# GIVEN EXERCISE
Which lines in the items below contain the string "alphaTex" with the same capitalization? Find each one and copy it in full.

# WORKING DATA
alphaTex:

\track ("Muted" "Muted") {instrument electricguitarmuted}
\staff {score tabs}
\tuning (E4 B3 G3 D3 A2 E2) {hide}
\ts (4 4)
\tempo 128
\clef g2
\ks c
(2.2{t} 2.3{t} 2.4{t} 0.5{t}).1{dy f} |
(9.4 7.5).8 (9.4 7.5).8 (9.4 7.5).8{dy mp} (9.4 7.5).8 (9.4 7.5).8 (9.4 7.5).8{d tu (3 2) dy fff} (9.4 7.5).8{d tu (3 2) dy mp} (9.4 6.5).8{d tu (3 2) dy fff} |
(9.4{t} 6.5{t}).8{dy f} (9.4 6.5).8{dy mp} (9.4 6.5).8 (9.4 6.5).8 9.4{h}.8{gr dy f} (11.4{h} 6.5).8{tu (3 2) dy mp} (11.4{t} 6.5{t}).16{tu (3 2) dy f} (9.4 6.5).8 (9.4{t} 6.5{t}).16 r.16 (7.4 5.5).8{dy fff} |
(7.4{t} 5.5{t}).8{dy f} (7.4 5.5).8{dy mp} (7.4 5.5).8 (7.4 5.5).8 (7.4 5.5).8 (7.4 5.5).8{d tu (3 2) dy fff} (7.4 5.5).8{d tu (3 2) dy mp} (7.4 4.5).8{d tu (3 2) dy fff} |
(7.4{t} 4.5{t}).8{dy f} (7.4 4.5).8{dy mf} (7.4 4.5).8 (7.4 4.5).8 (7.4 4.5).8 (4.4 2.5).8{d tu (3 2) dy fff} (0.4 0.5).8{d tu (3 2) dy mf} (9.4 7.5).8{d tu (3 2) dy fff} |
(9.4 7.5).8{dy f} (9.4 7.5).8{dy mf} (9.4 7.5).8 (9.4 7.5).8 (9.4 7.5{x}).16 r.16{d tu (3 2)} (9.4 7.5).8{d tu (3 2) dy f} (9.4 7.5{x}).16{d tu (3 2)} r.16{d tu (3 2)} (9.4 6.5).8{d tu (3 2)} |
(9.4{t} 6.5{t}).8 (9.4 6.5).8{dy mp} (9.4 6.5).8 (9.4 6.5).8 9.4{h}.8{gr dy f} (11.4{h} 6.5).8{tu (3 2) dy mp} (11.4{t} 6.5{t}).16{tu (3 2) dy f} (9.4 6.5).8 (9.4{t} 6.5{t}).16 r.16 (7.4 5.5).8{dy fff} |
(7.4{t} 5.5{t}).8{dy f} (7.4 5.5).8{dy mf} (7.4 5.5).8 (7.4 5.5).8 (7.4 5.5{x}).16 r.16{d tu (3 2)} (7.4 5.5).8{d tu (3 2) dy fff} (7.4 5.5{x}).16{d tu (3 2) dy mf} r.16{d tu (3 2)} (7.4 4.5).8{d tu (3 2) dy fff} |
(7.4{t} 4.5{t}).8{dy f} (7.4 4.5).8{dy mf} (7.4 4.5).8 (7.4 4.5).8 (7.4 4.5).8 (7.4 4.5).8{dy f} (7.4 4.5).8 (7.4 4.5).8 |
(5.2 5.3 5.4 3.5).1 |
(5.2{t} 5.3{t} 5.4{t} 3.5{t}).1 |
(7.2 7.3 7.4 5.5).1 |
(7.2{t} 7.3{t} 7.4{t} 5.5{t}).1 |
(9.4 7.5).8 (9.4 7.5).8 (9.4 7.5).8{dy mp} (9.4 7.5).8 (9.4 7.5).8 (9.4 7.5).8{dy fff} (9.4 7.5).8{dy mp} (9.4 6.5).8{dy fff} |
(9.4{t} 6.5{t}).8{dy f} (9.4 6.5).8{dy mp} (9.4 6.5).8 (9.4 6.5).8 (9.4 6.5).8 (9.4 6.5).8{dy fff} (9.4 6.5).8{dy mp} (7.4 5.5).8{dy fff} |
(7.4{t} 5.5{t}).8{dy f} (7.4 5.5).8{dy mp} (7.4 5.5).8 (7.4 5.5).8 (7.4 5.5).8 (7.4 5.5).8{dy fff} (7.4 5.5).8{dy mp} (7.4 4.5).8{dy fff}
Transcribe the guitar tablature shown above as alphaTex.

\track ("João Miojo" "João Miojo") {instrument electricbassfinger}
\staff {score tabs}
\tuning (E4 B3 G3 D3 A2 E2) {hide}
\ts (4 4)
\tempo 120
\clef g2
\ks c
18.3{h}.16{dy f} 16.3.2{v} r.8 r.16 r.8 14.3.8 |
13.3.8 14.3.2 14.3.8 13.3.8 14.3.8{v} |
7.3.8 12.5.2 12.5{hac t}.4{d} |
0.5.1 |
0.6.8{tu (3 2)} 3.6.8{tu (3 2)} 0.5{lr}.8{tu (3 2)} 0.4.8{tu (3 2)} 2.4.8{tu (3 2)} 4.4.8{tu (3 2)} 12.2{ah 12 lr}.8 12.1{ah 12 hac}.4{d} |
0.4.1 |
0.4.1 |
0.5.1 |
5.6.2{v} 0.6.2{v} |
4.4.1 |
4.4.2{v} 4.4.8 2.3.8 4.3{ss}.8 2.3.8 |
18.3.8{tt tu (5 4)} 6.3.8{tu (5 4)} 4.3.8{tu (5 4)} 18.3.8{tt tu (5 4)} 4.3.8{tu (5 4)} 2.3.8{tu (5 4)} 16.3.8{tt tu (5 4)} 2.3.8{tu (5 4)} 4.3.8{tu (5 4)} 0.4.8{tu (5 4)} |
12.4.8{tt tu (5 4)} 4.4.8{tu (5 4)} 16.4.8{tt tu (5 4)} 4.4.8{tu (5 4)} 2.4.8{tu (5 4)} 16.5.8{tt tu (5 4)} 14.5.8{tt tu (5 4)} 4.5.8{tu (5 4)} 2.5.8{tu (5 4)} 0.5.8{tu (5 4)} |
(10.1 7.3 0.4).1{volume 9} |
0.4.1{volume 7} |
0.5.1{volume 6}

# TASK OUTPUT
alphaTex:
Transcribe the guitar tablature shown above as alphaTex.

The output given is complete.